Once inside, you're hit by a heady aroma – the cool air is redolent of cheese. The second noticeable thing is gleaming cleanliness and stringent anti-contaminant measures. Cheesemakers wear white smocks, jaunty white caps, and the white rubber boots favored by Gulf shrimpers. We suit up in smocks, hairnets, and plastic shoe covers before touring the two enormous vats where coagulation metamorphosis begins, rooms for maturing cheeses, and finishing areas where cheeses are hand-wrapped and packed for transport. It isn't a big place, and there are only a handful of busy workers.
Sue Conley and Peggy Smith began Cowgirl Creamery in Point Reyes Station in 1997; it's well-known for making small batches of prizewinning organic soft cheeses like Mt. Tam and Red Hawk. The success is "due in great part to the quality of the milk and to our simple approach," says Conley.

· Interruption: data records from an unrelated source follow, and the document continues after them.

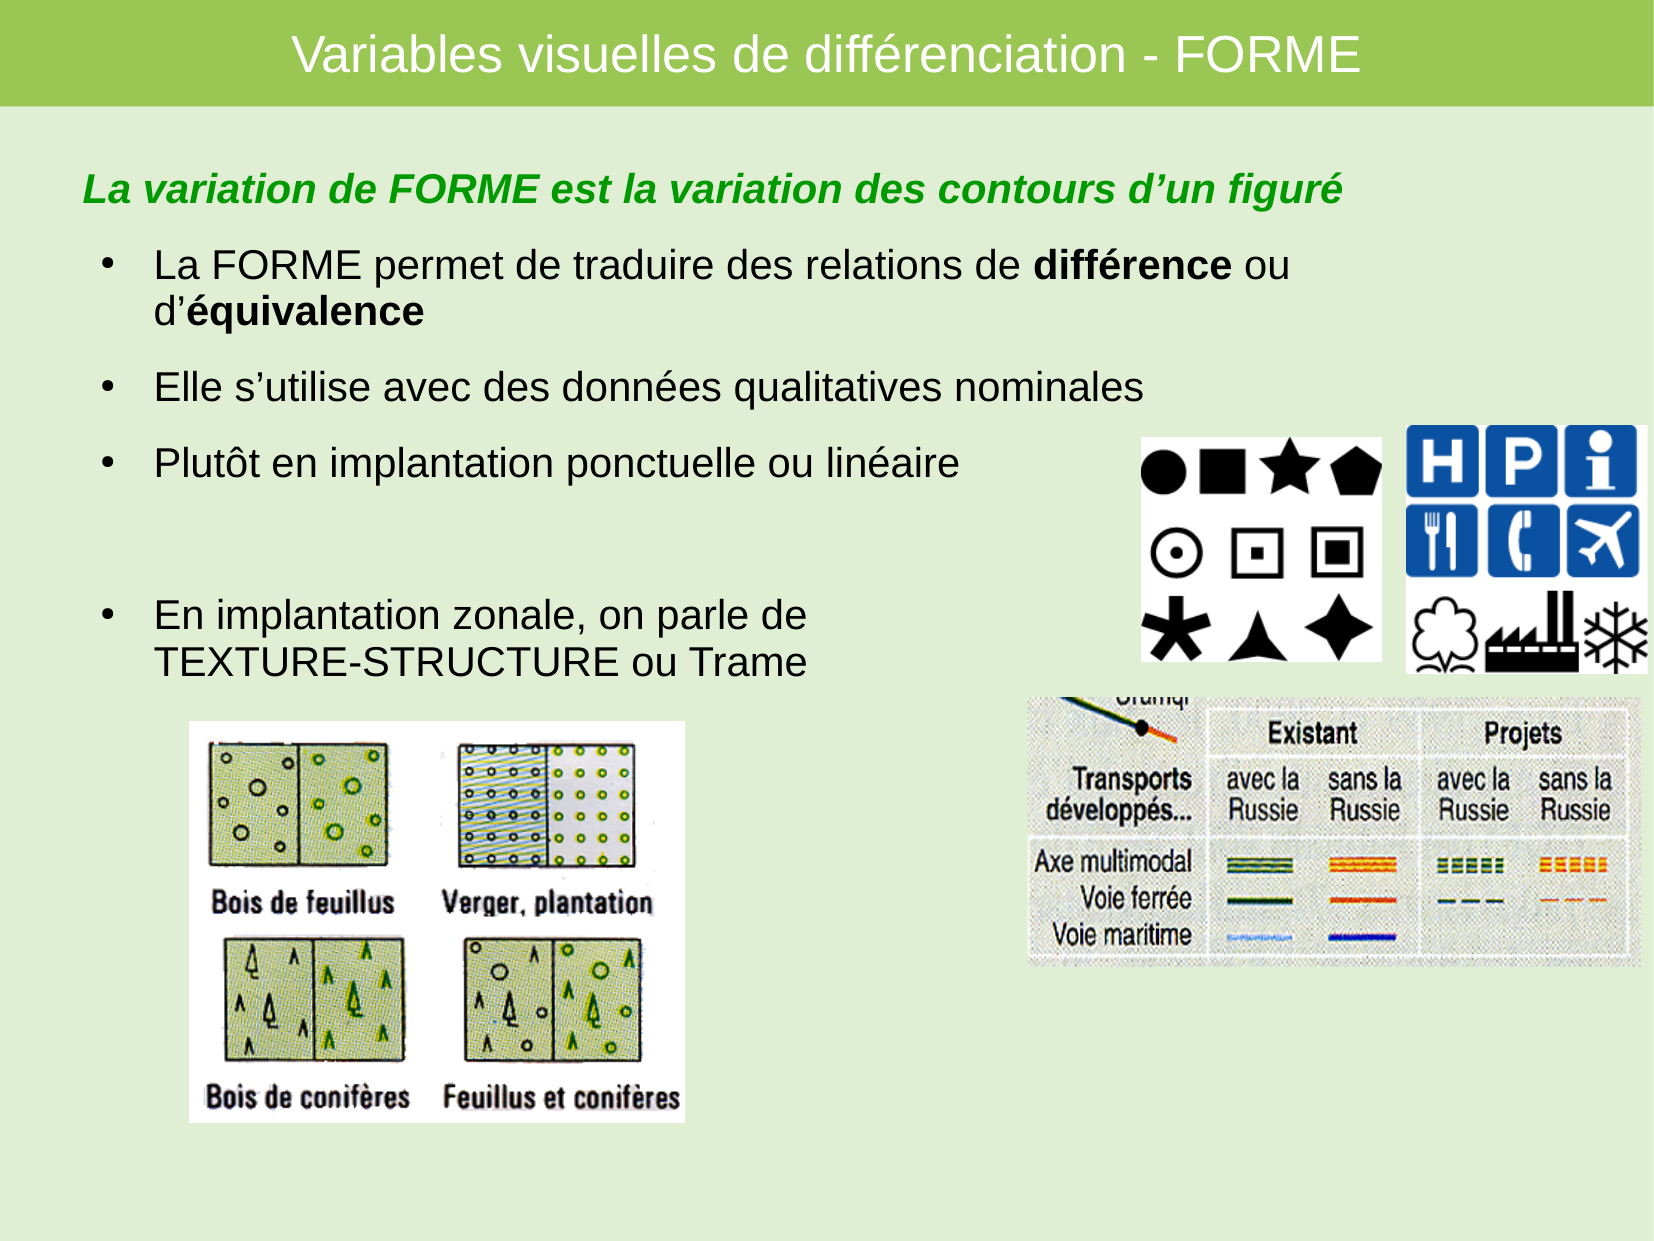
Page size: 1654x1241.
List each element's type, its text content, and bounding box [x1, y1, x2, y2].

picture [1405, 425, 1648, 674]
title Variables visuelles de différenciation - FORME [82, 19, 1571, 89]
picture [1027, 696, 1642, 967]
picture [188, 720, 686, 1123]
list La variation de FORME est la variation des contours d’un figuré La FORME permet de traduire des relations de différence ou d’équivalence Elle s’utilise avec des données qualitatives nominales Plutôt en implantation ponctuelle ou linéaire En implantation zonale, on parle de TEXTURE-STRUCTURE ou Trame [82, 165, 1571, 1193]
picture [1141, 437, 1382, 662]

For the Whole Foods anniversary cheese, Strange envisioned something completely different from Cowgirl's signature soft cheeses, so the cheesemakers created a mild, whole-milk, washed-rind cheese. For two months, each wheel is turned by hand and rubbed with a weak saline solution (see the Buckaroo cheesemaking process at www.wholefoodsmarket.com/video). The result is a firm, ivory cheese remarkable for flavor and versatility. "The idea was to create a cheese that's really good for cooking," says Smith. Strange describes the taste: "The lactic creamy flavors of the milk come through, with just a little complexity around ... some floral background." Spoken like the avid cheese lover and cheese professional that she is.
The Whole Foods anniversary cheeses – Buckaroo from Cowgirl Creamery and Lil' Ziggy from Cypress Grove Chevre – debuted in Austin Aug. 17-18 with the cheesemakers on hand. They'll be available in Whole Foods stores around the country in September.